According to statistics from the FMDQ FX platform, the Nigerian naira exchange rate suffered from foreign currency demand pressures during the first trading day of 2024, and traded at N988.46 per US dollar on Tuesday.
Despite government efforts to minimize the disparity between official and parallel market prices, the exchange rate is not likely to improve in 2024. Despite the fact that there has been no notable positive adjustment in the local currency’s fate, value, or market weight, a number of FX analysts anticipate the naira will exceed N1,000 at Nigeria’s Autonomous Foreign Exchange market in the first quarter of the year.
The exchange rate passed the red line in 2023, as demand for foreign currency continued to exceed supply due to the strength of the US dollar scarcity in the economy. Trying to redirect exchange rate policy, the central bank was absent in the official market to support the naira from free falling due to large unmet FX demand logged by manufacturers, importers and other invisible forex users.
In the foreign currency market, the Naira fell 8.97% to N988.46 per US dollar, down from N907.11 at the previous close. In the parallel market, the Naira finished at N1,210 per US dollar, despite weak demand for foreign currency from local manufacturers and other customers.
In the global commodities market, oil prices continue to fluctuate. Brent Crude rose by 0.29% to $77.26 per barrel yesterday, while WTI fell by 0.01% to $71.64 per barrel at the start of the year on Tuesday.
Nigeria’s foreign reserves increased to $32.91 billion, equivalent to seven months of imports for a country that relies largely on imported goods to exist. During the oil boom, the nation was unable to accumulate foreign reserves.

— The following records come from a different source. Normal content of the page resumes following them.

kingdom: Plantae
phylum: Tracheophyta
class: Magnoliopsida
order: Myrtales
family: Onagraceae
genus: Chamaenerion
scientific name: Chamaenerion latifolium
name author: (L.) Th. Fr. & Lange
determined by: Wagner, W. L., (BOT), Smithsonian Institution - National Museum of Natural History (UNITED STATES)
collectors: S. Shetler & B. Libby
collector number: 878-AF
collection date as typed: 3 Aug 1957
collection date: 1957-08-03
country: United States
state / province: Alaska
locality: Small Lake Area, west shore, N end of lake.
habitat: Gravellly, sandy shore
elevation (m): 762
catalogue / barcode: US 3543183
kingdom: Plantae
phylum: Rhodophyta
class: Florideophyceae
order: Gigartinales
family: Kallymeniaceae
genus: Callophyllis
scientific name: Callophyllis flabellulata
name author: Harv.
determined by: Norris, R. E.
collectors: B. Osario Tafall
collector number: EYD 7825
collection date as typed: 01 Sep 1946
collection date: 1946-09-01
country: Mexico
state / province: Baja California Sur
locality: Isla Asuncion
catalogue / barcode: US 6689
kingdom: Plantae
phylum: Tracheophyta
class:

Oil production went down significantly before it started to pick up in the second quarter of the year. Nigeria also engaged in oil-swapping deals.
In 2023, Olayemi Cardoso, Governor of the Central Bank of Nigeria (CBN) said new foreign exchange guidelines and legislation will be developed, and extensive consultations will be conducted with banks and FX market operators before implementing any new requirements.